Rove then went on to paint this downturn as similar in proportion to the deflation of the tech bubble that hit shortly after Bush entered office (and no, Rove's portrait of the situation was not factually accurate; here is a good look at the stock market before Bush was sworn in).

Of course, as Amanda Terkel at ThinkProgress pointed out, the media didn't hasn't exactly needed to blow things out of proportion to accurately report that the straits are dire.

And in case anyone is wondering precisely how accurate Krugman really was, here's one of the columns that provoked O'Reilly's wrath back in 2004:

Until recently it has been hard to get people excited about the states' worst fiscal crisis since the Great Depression. For about two years state governments were able to use fancy financial footwork to put off the full effects, and the public probably regarded warnings about looming catastrophe as exaggerated. But now, as Timothy Egan reported yesterday in The New York Times, states are "withdrawing health care for the poor and mentally ill. They are also dismissing state troopers, closing parks and schools, dropping bus routes, eliminating college scholarships and slashing a host of other services." Not to mention unscrewing every third light bulb in Missouri government offices. (Honest.)

Aside from their cruelty and their adverse effect on the quality of life, these cuts will be a major drag on the national economy. So if the administration really cared about jobs, it would provide an emergency package of aid to state governments — not to pay for new spending, but simply to maintain basic services. How about $78 billion — the same sum just allocated for the Iraq war?
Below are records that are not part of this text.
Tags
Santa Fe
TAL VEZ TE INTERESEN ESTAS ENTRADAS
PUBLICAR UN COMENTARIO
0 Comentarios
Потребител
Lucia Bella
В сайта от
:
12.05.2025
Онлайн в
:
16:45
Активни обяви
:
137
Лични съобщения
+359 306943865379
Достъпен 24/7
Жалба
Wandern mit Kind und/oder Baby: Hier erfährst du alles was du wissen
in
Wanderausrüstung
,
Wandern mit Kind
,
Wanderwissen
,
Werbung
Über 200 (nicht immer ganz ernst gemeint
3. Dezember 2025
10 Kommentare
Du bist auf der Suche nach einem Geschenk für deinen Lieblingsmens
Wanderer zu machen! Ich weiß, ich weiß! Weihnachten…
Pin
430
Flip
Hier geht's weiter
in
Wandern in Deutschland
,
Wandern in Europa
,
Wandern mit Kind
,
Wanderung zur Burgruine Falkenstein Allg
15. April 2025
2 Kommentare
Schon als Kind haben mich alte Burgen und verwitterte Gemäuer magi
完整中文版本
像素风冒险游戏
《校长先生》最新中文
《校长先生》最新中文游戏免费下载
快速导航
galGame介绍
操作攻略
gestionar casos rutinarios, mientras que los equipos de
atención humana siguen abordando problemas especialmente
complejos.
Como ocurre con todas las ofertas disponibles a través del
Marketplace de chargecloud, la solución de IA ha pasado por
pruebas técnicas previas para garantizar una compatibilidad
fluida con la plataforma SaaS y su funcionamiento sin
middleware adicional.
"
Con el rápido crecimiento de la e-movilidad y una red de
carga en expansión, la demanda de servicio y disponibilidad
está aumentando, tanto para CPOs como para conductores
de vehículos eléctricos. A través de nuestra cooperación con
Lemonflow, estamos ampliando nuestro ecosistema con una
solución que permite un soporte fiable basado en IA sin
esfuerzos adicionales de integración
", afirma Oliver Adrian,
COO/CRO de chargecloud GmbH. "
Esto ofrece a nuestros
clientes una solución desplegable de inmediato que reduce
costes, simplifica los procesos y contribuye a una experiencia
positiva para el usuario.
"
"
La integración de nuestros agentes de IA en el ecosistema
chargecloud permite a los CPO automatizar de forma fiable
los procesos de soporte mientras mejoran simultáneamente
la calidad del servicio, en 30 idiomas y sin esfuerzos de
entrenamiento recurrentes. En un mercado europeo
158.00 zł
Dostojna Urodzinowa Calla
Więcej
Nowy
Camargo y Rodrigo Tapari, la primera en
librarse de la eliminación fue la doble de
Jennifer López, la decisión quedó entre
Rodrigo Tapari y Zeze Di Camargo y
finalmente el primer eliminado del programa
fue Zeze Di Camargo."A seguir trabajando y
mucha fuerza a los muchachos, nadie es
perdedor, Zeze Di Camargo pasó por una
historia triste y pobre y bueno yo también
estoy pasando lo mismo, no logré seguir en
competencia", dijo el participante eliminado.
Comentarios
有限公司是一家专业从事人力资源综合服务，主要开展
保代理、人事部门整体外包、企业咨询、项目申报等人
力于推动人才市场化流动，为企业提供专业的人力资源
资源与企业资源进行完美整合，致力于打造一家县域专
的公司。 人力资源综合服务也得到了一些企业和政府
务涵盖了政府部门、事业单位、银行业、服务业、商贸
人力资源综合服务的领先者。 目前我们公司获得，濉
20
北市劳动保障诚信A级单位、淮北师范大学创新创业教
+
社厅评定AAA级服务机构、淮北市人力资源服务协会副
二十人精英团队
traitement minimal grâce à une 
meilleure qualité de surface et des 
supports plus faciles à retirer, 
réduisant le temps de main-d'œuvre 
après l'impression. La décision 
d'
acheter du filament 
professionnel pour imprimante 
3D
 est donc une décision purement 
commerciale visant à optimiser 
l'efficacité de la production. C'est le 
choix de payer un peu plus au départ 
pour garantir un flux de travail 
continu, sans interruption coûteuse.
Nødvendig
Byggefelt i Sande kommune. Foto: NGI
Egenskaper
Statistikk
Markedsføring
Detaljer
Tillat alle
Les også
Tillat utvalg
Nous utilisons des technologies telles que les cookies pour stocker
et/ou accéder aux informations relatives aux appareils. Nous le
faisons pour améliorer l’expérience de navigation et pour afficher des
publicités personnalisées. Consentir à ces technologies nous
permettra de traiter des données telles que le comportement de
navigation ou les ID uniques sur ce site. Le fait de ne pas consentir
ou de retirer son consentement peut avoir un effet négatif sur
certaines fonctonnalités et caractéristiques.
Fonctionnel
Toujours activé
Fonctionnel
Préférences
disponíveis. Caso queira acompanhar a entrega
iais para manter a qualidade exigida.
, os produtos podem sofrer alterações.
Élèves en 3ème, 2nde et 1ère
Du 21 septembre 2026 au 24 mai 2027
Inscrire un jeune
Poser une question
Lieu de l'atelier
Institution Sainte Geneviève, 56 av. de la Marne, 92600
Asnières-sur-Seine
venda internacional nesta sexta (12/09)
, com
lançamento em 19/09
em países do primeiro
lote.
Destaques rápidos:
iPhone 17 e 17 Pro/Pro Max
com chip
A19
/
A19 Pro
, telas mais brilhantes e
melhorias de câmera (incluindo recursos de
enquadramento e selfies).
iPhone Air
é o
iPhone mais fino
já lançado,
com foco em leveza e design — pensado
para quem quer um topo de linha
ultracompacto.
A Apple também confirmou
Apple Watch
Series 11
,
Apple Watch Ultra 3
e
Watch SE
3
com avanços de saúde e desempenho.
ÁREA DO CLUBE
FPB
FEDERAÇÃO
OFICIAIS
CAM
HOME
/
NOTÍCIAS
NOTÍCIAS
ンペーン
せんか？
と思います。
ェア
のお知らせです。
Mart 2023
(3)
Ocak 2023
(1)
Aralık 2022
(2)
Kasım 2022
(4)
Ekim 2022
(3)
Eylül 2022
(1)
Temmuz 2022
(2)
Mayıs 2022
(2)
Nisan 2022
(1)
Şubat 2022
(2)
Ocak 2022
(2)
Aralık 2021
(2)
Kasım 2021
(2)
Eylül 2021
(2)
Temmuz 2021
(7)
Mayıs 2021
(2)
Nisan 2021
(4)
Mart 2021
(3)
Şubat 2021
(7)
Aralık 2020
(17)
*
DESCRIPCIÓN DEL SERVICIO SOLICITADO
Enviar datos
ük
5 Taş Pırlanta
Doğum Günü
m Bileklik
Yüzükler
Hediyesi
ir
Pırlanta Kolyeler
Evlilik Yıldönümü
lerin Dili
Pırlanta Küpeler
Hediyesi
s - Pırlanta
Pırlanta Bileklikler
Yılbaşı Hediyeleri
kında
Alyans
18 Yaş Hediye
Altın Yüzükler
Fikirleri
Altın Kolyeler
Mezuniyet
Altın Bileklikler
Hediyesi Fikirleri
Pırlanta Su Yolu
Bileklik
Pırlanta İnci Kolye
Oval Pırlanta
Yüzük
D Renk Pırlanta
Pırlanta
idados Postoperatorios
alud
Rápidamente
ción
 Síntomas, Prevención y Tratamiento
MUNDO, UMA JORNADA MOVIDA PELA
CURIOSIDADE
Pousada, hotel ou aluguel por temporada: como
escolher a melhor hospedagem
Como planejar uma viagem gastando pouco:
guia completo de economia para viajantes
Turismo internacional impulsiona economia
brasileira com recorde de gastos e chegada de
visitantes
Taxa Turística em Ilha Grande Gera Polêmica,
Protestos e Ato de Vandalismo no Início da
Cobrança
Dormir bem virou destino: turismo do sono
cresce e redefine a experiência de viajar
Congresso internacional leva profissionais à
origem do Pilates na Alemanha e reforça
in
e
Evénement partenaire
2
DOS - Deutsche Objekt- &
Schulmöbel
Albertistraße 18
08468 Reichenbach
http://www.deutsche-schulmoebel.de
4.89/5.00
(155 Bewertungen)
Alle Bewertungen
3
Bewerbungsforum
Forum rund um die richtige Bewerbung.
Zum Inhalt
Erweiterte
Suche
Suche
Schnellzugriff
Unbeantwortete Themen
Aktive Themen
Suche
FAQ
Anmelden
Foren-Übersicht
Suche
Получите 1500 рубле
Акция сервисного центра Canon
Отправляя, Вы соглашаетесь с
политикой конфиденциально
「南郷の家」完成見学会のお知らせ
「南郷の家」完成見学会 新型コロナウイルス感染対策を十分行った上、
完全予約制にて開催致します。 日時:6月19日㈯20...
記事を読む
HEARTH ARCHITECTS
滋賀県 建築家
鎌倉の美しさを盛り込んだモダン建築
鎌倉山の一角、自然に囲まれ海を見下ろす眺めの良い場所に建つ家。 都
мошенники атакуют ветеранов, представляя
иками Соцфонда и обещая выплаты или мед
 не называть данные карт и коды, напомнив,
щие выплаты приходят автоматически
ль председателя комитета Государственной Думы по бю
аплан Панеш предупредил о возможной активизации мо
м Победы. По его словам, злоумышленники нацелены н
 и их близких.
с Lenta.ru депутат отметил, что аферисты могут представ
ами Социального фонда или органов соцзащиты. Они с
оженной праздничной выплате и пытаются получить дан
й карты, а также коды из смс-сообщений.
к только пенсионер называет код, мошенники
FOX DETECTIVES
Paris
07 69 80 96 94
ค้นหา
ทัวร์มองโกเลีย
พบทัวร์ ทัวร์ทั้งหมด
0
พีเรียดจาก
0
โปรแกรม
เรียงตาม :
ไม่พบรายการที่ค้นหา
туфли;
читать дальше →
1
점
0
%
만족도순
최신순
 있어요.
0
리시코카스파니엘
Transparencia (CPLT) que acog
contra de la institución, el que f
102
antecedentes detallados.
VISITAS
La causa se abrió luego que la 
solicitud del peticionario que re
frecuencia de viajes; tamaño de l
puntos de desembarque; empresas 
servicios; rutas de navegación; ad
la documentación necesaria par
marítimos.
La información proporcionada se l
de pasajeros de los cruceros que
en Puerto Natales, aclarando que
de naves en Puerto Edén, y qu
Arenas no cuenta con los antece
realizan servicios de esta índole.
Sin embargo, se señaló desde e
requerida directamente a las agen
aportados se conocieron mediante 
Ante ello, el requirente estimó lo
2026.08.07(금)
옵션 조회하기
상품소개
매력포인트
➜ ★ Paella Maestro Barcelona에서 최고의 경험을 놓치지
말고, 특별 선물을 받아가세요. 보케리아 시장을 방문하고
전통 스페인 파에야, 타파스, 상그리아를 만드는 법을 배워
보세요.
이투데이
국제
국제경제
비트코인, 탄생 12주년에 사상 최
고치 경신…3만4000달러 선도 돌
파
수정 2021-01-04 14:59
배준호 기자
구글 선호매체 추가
Oh, never mind. Anything that would distract from the tax-cut message is out of the question. In fact, rather than compromise on its goal of maximum long-run tax cuts for the wealthy, the administration now says that it's willing to phase tax cuts in gradually — making them even less effective as an economic stimulus.

So when you take the policy consequences into account, it's clear that the administration's tax-cut obsession isn't just busting the budget; it's also indirectly destroying jobs by preventing any rational response to a weak economy. In its determination to stay on message, the administration is also determined not to do anything that would actually help ordinary families.